- **ВЫБРАННЫЙ ТЕКСТ**:
┄┄┄┄┄┄┄┄┄┄┄┄┄┄┄┄┄┄┄┄

Отлучавшиеся возвращались нагруженными всем, что только можно себе представить чудесного и богатого. Между замечательными вещами было несколько серебряных риз с образов, с прекрасными тиснеными украшениями; приносили также слитки серебра величиною в кирпич; затем были головные украшения, индейские шали, ткани из шелка, затканные серебром и золотом. Мы, унтер-офицеры, имели право брать себе от солдат двадцать процентов с приносимого ими».

Это – уже цитата из воспоминаний одного французского вояки. Вот так широко и разнузданно было поставлено дело грабежа.

Верещагин пишет, как подмосковные жители села Останкина приехали в Москву на 30 подводах с овсом и мукою, чтобы продать всё французам. Всё у них было куплено, за всё заплачено; их отпустили назад и наказали непременно приезжать опять. Но едва они выехали за город, как выселенные из города французы напали на них, избили, отняли лошадей, а самих крестьян возвратили в Москву и заставили работать. «Еще два другие крестьянина из выискавшихся охотников продавать французам сельские произведения были ограблены», — рассказывает историк. После этого, конечно, торговать с ними желающих не оказалось, и, несмотря на все старания и заманивания интенданта Лессепса и его русских помощников, восстановить безопасности и свободного обмена не удалось.

┄┄┄┄┄┄┄┄┄┄┄┄┄┄┄┄┄┄┄┄

- **ПЕРЕЧЕНЬ ЗАДАНИЙ**:
A) Сколько подвод было у жителей села Останкина, приехавших в Москву, согласно тексту о французских грабежах в Москве?
B) Определите, соответствуют ли тексту о французских грабежах в Москве следующие утверждения: (i) унтер-офицеры могли брать себе от солдат двадцать процентов с добычи; (ii) крестьянам из Останкина за привезенный товар не заплатили; (iii) интенданту Лессепсу удалось восстановить свободный обмен.
C) Продолжите текст о французских грабежах в Москве, начав сразу после его последнего предложения.

- **Фрагменты набора данных**:
┄┄┄┄┄┄┄┄┄┄┄┄┄┄┄┄┄┄┄┄

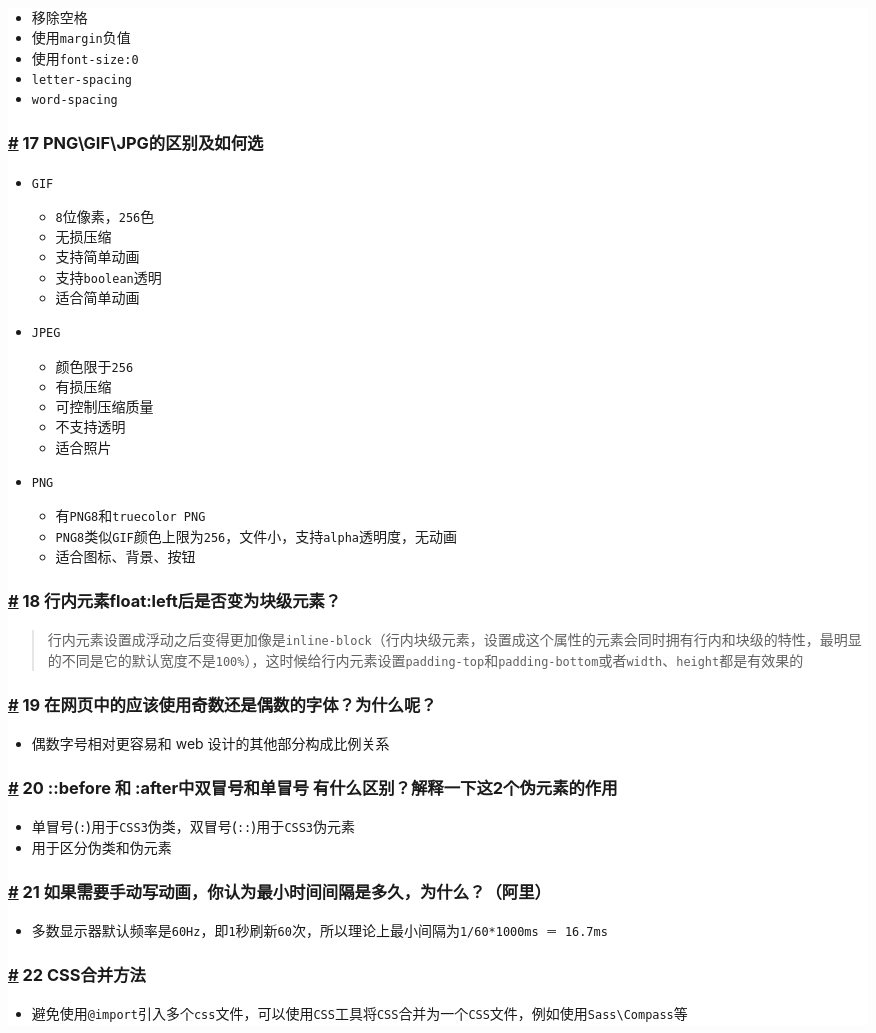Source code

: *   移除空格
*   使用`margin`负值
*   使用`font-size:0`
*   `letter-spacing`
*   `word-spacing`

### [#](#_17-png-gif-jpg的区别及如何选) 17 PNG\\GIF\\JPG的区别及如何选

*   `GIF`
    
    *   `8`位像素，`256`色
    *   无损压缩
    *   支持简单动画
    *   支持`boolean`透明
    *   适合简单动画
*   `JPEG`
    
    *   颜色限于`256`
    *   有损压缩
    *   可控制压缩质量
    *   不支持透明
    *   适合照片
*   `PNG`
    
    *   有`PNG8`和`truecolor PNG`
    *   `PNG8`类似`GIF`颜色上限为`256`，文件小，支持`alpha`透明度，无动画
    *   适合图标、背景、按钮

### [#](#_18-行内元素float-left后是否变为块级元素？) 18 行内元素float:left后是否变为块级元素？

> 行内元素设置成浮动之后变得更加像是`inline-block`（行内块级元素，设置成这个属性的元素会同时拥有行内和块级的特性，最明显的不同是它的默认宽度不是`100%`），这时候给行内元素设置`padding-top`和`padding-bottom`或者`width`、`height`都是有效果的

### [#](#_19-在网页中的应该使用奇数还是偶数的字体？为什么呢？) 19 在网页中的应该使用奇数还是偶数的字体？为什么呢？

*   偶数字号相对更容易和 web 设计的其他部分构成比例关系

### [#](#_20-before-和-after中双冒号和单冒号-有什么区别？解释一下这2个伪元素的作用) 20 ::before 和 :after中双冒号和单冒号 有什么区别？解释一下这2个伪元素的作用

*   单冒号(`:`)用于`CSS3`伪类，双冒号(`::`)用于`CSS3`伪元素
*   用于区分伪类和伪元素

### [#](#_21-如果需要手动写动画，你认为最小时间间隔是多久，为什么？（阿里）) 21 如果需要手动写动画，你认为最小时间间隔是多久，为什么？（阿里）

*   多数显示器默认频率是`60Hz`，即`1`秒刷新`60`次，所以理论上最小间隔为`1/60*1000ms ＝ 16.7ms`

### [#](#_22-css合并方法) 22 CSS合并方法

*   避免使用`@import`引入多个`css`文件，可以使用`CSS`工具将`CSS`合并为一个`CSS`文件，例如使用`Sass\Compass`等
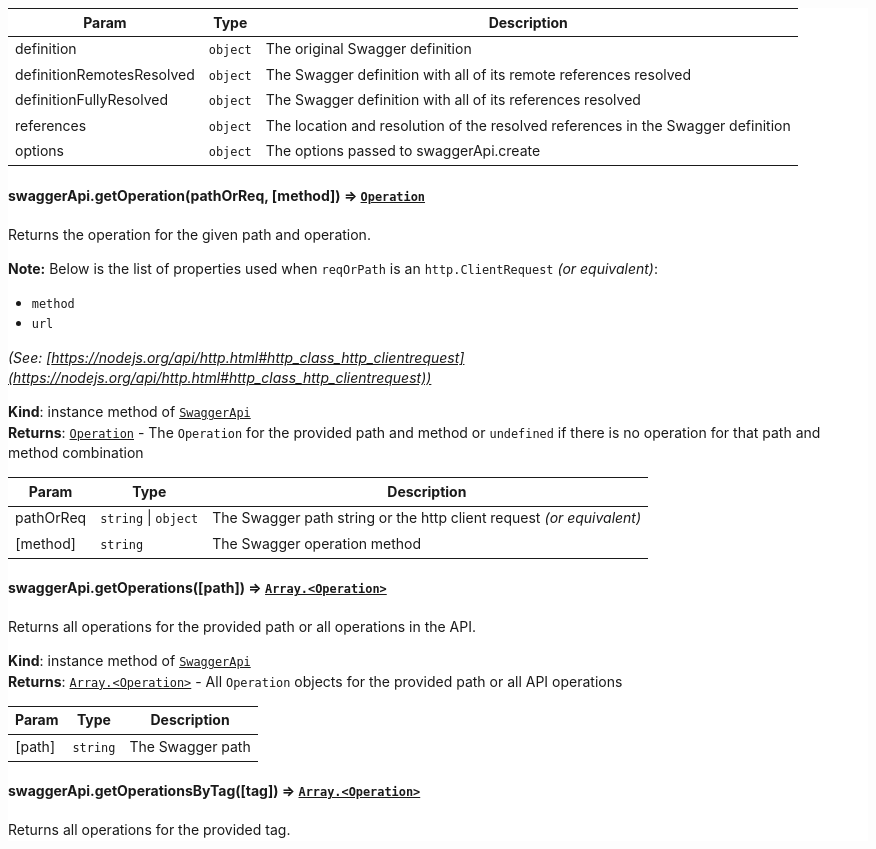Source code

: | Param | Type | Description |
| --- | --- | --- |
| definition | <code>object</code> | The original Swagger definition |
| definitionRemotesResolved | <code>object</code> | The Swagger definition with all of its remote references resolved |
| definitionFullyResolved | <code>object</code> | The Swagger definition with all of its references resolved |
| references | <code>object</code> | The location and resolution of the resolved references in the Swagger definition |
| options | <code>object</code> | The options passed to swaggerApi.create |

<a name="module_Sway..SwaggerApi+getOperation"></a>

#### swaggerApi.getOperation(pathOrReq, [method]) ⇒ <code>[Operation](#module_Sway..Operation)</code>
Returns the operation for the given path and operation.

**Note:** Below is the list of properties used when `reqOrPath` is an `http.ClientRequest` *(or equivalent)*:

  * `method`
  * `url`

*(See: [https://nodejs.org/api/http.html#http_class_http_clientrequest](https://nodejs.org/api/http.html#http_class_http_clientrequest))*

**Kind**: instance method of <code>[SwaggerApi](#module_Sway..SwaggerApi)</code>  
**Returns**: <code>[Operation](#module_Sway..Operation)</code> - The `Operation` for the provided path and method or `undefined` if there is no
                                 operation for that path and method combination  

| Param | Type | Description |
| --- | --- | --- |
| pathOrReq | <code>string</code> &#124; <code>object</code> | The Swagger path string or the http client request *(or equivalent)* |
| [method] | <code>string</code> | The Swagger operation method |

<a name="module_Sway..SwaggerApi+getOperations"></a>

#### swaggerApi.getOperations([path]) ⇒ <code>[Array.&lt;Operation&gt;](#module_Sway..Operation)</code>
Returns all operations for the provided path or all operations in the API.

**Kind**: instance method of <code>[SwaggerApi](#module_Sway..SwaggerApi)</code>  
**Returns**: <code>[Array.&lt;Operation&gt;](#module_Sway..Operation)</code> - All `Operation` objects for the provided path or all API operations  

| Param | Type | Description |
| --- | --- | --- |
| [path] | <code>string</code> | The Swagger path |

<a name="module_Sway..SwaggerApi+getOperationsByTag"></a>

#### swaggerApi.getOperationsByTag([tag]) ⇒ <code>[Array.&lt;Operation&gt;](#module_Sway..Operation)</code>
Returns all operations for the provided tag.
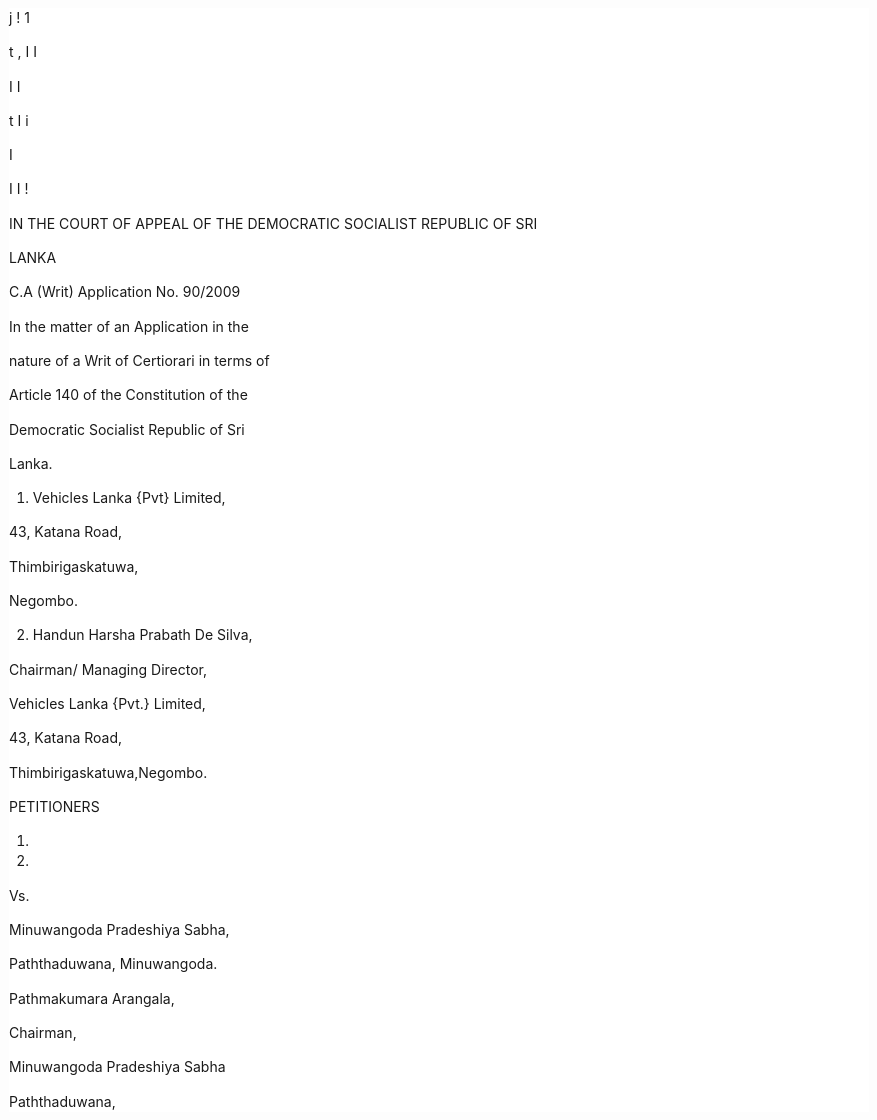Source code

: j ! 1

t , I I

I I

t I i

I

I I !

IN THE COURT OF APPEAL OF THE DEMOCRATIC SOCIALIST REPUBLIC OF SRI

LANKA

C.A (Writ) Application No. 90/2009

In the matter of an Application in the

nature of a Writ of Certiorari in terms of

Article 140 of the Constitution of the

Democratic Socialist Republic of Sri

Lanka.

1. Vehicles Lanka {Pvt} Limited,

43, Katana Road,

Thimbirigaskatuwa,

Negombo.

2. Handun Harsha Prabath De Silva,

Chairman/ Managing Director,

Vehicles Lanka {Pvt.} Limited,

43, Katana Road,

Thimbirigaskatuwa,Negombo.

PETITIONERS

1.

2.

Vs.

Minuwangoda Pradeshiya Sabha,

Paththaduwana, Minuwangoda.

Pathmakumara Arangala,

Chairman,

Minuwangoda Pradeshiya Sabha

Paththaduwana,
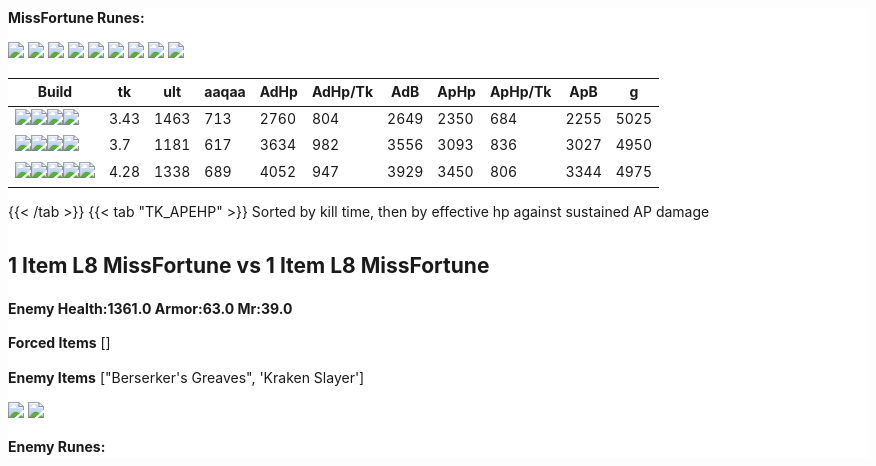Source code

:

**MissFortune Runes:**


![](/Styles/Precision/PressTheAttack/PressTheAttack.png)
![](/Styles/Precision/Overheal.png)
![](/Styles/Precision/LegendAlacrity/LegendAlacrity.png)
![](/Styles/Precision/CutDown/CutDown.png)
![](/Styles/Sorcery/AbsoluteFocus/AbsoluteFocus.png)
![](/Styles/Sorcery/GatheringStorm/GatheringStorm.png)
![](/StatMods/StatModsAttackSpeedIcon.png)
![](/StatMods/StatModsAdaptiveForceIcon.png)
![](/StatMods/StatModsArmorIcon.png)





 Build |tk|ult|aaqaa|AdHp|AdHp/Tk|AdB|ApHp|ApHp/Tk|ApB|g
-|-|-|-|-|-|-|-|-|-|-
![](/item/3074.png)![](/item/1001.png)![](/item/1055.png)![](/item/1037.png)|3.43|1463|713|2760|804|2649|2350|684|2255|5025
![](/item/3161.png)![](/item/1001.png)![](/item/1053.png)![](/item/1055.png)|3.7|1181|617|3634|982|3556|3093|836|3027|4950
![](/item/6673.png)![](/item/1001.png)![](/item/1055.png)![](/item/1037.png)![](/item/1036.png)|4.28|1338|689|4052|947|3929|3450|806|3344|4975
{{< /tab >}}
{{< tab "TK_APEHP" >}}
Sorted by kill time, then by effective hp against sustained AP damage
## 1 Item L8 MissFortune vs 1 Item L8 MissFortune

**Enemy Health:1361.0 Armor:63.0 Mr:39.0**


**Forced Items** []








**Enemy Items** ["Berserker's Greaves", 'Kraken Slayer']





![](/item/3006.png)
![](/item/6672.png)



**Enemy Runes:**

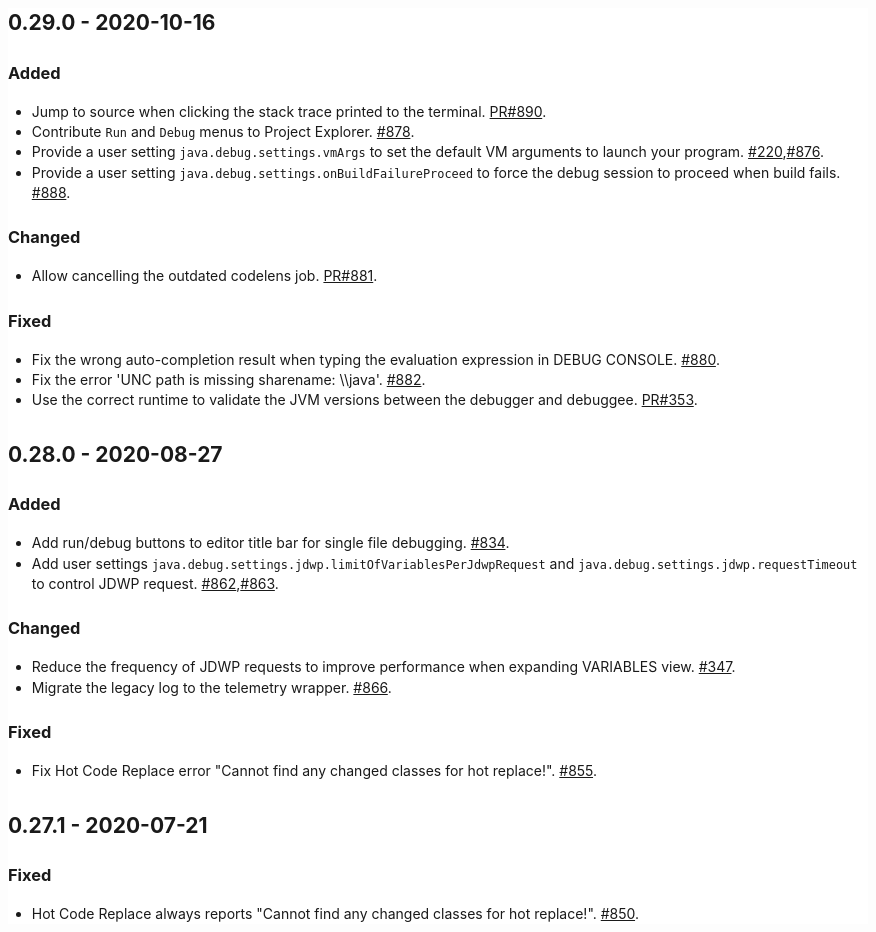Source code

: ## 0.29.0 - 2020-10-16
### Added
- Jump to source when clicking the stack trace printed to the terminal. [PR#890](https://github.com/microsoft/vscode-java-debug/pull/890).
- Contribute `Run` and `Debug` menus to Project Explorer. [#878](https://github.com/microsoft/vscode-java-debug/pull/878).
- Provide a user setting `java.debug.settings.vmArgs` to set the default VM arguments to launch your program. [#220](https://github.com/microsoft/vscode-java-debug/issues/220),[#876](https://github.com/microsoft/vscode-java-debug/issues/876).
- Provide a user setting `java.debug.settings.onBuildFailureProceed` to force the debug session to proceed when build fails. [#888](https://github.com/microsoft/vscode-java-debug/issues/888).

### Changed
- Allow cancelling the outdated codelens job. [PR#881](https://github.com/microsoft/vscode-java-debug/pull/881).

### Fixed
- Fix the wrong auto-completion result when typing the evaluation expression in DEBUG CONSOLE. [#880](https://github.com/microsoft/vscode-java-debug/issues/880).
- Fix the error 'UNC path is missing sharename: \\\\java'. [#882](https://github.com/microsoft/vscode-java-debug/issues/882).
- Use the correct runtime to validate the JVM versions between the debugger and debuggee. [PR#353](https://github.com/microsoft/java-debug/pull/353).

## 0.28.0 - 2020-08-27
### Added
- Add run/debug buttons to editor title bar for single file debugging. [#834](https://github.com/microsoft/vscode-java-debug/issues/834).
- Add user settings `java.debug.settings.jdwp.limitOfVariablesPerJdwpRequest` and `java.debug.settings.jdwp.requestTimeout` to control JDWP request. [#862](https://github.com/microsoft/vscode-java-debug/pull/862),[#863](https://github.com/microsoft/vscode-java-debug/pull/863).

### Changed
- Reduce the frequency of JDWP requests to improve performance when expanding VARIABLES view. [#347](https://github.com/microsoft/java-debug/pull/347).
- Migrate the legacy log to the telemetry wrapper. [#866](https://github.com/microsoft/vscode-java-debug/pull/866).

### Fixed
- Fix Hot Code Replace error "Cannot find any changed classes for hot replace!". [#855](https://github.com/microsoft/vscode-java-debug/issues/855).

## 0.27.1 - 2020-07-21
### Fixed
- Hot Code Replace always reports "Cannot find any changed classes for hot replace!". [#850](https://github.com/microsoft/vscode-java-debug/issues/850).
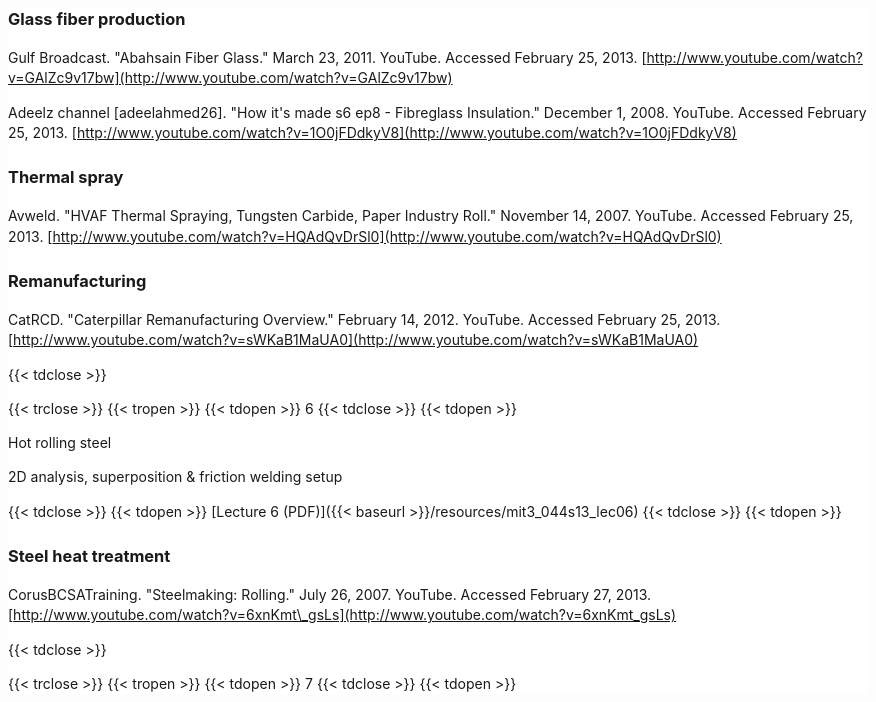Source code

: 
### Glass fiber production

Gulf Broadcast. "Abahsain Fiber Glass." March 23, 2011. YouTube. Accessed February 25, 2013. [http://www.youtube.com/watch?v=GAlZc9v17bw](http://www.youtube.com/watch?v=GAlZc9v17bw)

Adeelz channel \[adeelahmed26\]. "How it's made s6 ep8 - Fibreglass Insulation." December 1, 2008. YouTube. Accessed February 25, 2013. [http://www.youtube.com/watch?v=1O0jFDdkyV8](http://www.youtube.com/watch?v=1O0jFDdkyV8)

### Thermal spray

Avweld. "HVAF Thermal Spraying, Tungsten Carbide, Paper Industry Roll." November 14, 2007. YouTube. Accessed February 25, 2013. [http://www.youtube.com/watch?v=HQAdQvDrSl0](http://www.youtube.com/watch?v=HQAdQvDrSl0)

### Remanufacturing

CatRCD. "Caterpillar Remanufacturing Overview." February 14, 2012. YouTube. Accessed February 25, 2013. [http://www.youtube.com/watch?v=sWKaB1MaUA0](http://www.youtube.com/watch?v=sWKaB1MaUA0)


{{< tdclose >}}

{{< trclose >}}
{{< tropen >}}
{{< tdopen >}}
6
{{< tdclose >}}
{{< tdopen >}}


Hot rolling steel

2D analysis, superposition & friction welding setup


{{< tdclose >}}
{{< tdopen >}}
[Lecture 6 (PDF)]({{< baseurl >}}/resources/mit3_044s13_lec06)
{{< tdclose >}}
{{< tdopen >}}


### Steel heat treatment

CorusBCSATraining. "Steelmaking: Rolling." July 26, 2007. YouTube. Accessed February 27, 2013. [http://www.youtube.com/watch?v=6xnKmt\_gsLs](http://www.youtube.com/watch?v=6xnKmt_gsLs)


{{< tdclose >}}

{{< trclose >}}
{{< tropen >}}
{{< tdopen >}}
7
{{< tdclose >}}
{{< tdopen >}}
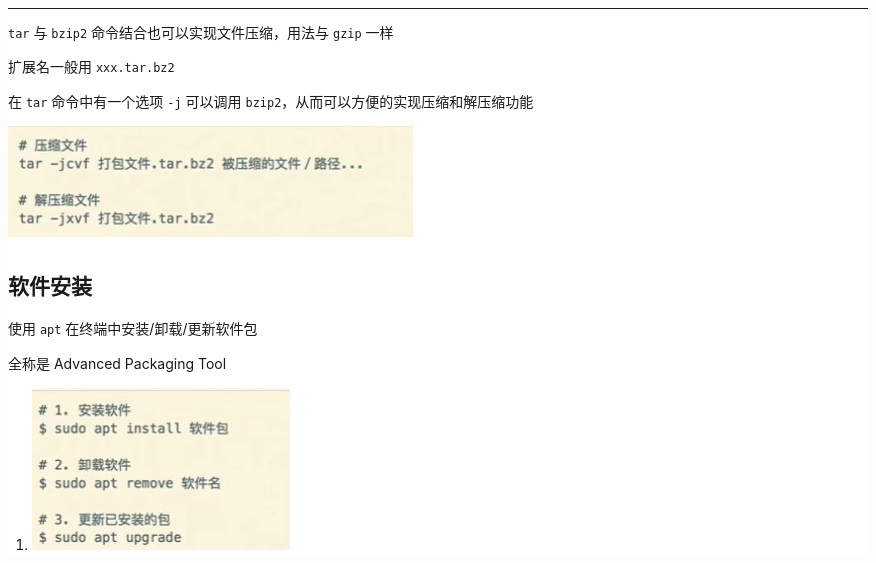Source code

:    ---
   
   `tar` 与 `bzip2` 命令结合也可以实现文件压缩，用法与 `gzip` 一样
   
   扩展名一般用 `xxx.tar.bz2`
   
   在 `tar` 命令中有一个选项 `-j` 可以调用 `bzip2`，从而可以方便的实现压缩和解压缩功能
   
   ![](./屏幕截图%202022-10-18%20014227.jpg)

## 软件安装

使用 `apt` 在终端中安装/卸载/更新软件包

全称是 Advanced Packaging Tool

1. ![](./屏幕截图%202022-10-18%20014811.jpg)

┄┄┄┄┄┄┄┄┄┄┄┄┄┄┄┄┄┄┄┄

- **ОТВЕТЫ ПО ЗАДАНИЯМ**:
A) Жители Останкина приехали на 30 подводах с овсом и мукою.

B)
(i) Да: «Мы, унтер-офицеры, имели право брать себе от солдат двадцать процентов с приносимого ими».
(ii) Нет: «Всё у них было куплено, за всё заплачено».
(iii) Нет: «восстановить безопасности и свободного обмена не удалось».

C)
Верещагин пишет:

«С несчастною Москвой не церемонились: приказано было обдирать ризы с икон и вместе с паникадилами, крестами, сосудами переливать в металл. Семнадцать пудов золота и 365 пудов серебра было приготовлено в слитках для отправки во Францию. Кроме того, были взяты многие «трофеи»: герб Москвы, со здания Сената, орел, с Никольских ворот, крест с колокольни Ивана Великого. На операцию снятия этого гигантского креста потрачено было немало трудов и времени. Император захотел украсить им церковь инвалидного дома в Париже, и, сам наблюдая за работой, сердился на то, что ˮпроклятые галки, тучами носившиеся над колокольней, как будто хотели защищать свой крест!ˮ Уверяют, что Бертье, герцог Ваграмский, стоявший во время работ по съемке этого креста с генералом Дюма на балконе покоев императрицы, не утерпел, чтобы не выразить своего негодования: можно ли делать подобные вещи, почти имея уже мир в кармане!»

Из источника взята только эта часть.